_Passage provided:_
╭──
# SHOCKED - Sling TV has fox news now? when?



## thepcnerd (Dec 23, 2019)

I woke up early this morning and suddenly fox news was there... does anyone know when this happened? Apologies but I prefer not to debate the trump garbage having to do with fox news ... I just enjoy the way they deliver general news and am excited to see its there but am afraid it is only temporary ...

Does anyone have any news or links they can point me to as to when this happened?

Thanks tons,

PCN


----------



## Jim148 (Jun 22, 2004)

Sling TV Raises Their Price by $5/Month and Adds New Channels - Cord Cutters News

Sling TV channels: Find the best service for you!


----------



## 1948GG (Aug 4, 2007)

As above Jim148 sez, the price hike has them shifting a slew of channels around, it appears that they haven't made the appropriate changes to their web site as of yet. I noted earlier that they appeared to have never added the 'four add on' deal they debuted a month or so ago either, so don't hold your breath on when reality will catch up to whomever is in charge there keeping their systems up to date with the management's latest pronouncements.


----------



## Richard (Apr 24, 2002)

Wish they would have just created a new extra package for these, and stuck them there. I have no need for any "news" channels, and shouldn't be charged extra for something I will never watch.


----------



## 1948GG (Aug 4, 2007)

And they DO have an additional news package(!) so if they added it to a base package, and as it is an advertiser supported channel, one has to wonder how much sling is paid or how little sling is paying for that channel (?). On DirecTV there are tons of channels that pay to be on their service, and there are a fair number of 'free to stream' channels on various streaming services not just sling, that are just easier to access rather than exiting the sling app and launching another individual app to access the programming. Just wondering...


----------



## AZ. (Mar 27, 2011)

Richard said:


> Wish they would have just created a new extra package for these, and stuck them there. I have no need for any "news" channels, and shouldn't be charged extra for something I will never watch.


Once was a day that Fox paid to be on cable and satellite.


----------



## Devo1237 (Apr 22, 2008)

thepcnerd said:


> I woke up early this morning and suddenly fox news was there... does anyone know when this happened? Apologies but I prefer not to debate the trump garbage having to do with fox news ... I just enjoy the way they deliver general news and am excited to see its there but am afraid it is only temporary ...
> 
> Does anyone have any news or links they can point me to as to when this happened?
> 
> ...
╰──
_Data excerpts:_
╭──
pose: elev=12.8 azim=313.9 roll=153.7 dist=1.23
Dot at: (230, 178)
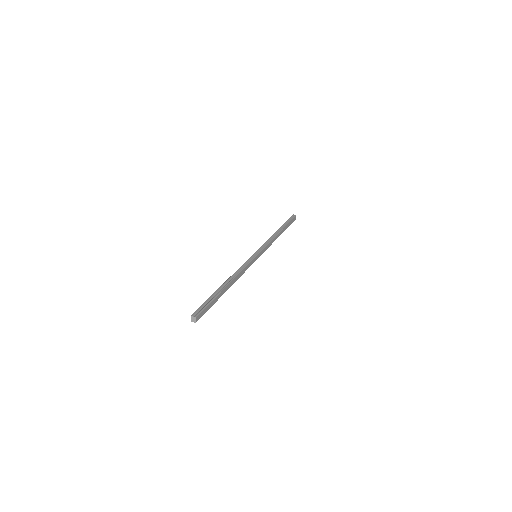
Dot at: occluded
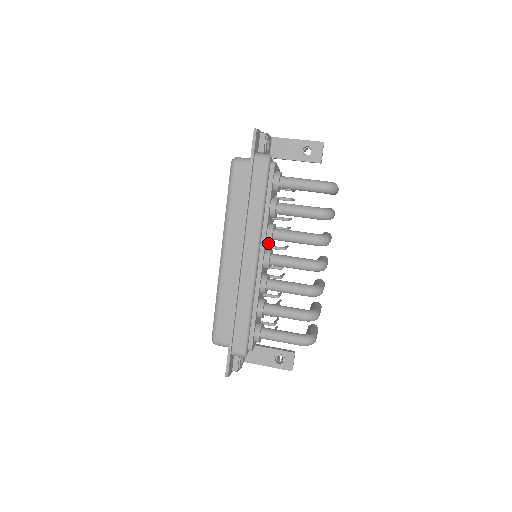
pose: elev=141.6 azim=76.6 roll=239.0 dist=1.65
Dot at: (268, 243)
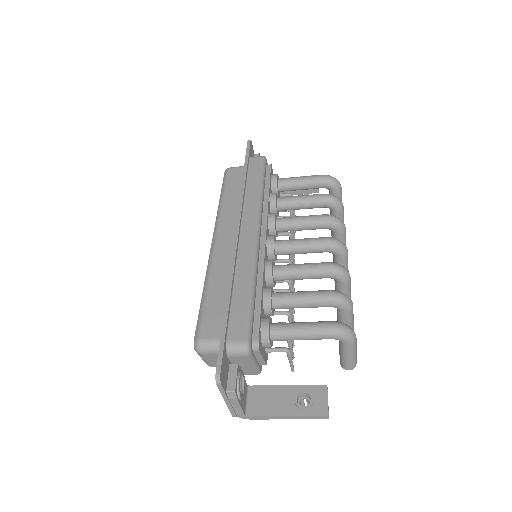
Dot at: occluded
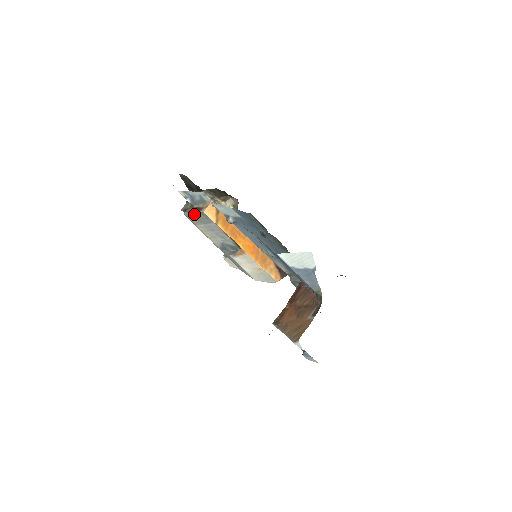
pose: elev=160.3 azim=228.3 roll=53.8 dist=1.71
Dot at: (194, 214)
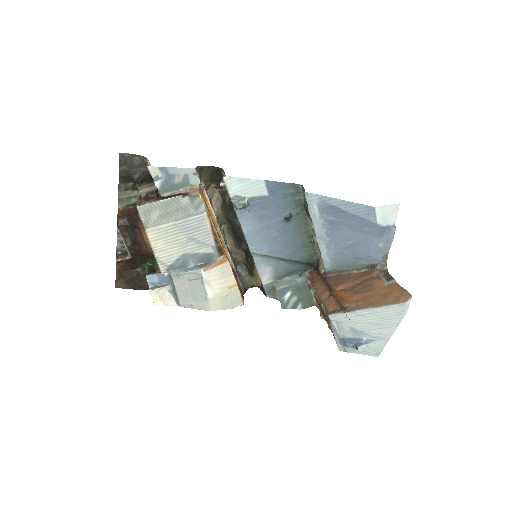
Dot at: (168, 203)
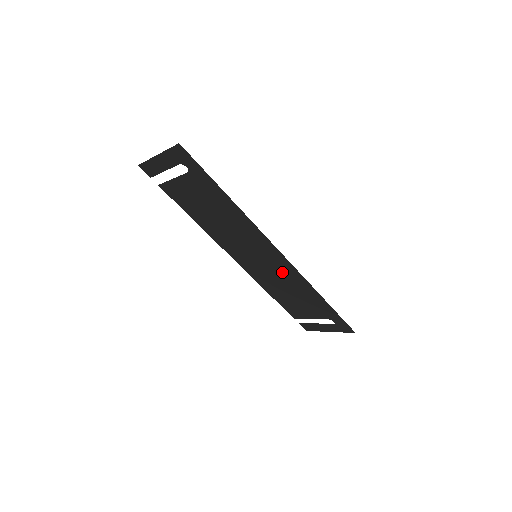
╰──
_Work instructions:_ From the Sling TV forum thread above, extract the text between "As above Jim148" and "management's latest pronouncements.", inclusive, without changing a word.

_Answer to the problem:_
As above Jim148 sez, the price hike has them shifting a slew of channels around, it appears that they haven't made the appropriate changes to their web site as of yet. I noted earlier that they appeared to have never added the 'four add on' deal they debuted a month or so ago either, so don't hold your breath on when reality will catch up to whomever is in charge there keeping their systems up to date with the management's latest pronouncements.